The next phase of workplace regulation: technology, surveillance and data governance at work

Technology is reshaping how work is organised, monitored and managed faster than legal and regulatory frameworks can adapt. Algorithmic scheduling, productivity monitoring, biometrics and artificial intelligence (AI) supported decision-making promise efficiency and scale for business, but they are also multiplying legal exposure and regulatory scrutiny. Legislative change is already underway, with further reforms anticipated, and inaction or reliance on legacy governance approaches will leave organisations playing catch-up. 

At the same time, workplace regulation has moved beyond traditional silos. The next phase is characterised by convergence, as mobility in the labour market, integrity in pay and entitlements, workplace health, safety and wellbeing, and privacy and the use of technology are increasingly regulated as interconnected systems. As these issues converge, boards and senior leaders will be judged less on the mere existence of on-paper policies and more on whether their governance, data and control frameworks operate effectively in practice.

Three interrelated themes are now shaping regulatory expectations around technology at work. First is transparency and consultation – the expectation (and sometimes, the legal imposition) that workers understand what data is monitored and collected about them, how automated or AI-supported decisions are made and how they can be challenged. Second is fairness and bias. Automated screening and performance management and productivity tools must be explainable and auditable for discriminatory outcomes, particularly where they influence pay, progression or termination decisions. Third is health and safety, where intrusive surveillance and pace‑setting software can be psychosocial hazards in their own right. 

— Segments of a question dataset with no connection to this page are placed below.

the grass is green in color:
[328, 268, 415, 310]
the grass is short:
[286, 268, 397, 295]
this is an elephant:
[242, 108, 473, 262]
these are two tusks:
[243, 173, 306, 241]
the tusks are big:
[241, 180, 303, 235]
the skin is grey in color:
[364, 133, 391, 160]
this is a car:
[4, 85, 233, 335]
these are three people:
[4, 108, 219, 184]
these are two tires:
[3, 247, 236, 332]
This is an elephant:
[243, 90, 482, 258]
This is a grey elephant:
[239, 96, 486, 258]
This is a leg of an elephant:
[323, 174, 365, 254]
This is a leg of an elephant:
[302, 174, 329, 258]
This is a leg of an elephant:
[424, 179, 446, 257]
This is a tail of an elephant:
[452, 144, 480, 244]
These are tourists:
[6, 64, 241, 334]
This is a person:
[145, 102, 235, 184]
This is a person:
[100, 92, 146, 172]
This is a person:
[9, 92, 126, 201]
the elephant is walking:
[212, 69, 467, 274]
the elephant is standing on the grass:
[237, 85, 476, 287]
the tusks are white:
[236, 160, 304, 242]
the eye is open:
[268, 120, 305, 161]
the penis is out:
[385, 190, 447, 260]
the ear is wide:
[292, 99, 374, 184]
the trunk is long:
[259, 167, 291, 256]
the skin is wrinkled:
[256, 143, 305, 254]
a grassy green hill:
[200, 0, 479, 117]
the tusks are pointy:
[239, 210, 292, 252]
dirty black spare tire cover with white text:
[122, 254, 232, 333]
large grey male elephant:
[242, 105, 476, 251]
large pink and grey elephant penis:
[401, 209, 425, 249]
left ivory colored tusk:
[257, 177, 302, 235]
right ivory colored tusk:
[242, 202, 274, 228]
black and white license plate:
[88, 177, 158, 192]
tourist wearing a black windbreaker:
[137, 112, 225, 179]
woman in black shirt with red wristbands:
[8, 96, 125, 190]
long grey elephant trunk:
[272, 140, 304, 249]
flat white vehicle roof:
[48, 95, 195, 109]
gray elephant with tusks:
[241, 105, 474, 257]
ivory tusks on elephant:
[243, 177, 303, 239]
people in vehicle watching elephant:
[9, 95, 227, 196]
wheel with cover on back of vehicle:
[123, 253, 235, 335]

These strands are no longer regulated in isolation. Recent developments, such as NSW provisions enabling WHS entry permit holders (with notice) to require reasonable assistance to access and inspect digital work systems relevant to suspected contraventions, illustrate how deeply technology governance now intersects with safety obligations. SafeWork Australia has also identified AI, automation and new forms of work as sources of potential new WHS risks, signalling further regulatory action ahead. The next phase will reward organisations that treat these issues as a single governance challenge – mapping data flows end‑to‑end, allocating clear ownership for model and system performance, and aligning privacy, discrimination and WHS controls within an integrated governance framework that can be demonstrated in practice. 

AI in recruitment and workforce management

The regulatory net around AI at work is tightening rapidly, particularly in recruitment and workforce management. From 10 December 2026, amendments to the Privacy Act 1988 (Cth) will require APP entities to disclose the use of automated decision-making in their privacy policies, capturing AI-driven recruitment screening, performance evaluation and algorithmic management tools. While the employee records exemption offers some relief, its scope is limited and does not extend to recruitment processes or the management of contractors and labour hire workers. With AI-enhanced recruitment reportedly used by a significant proportion of Australian organisations, the resulting uplift in compliance, transparency and governance expectations will be significant.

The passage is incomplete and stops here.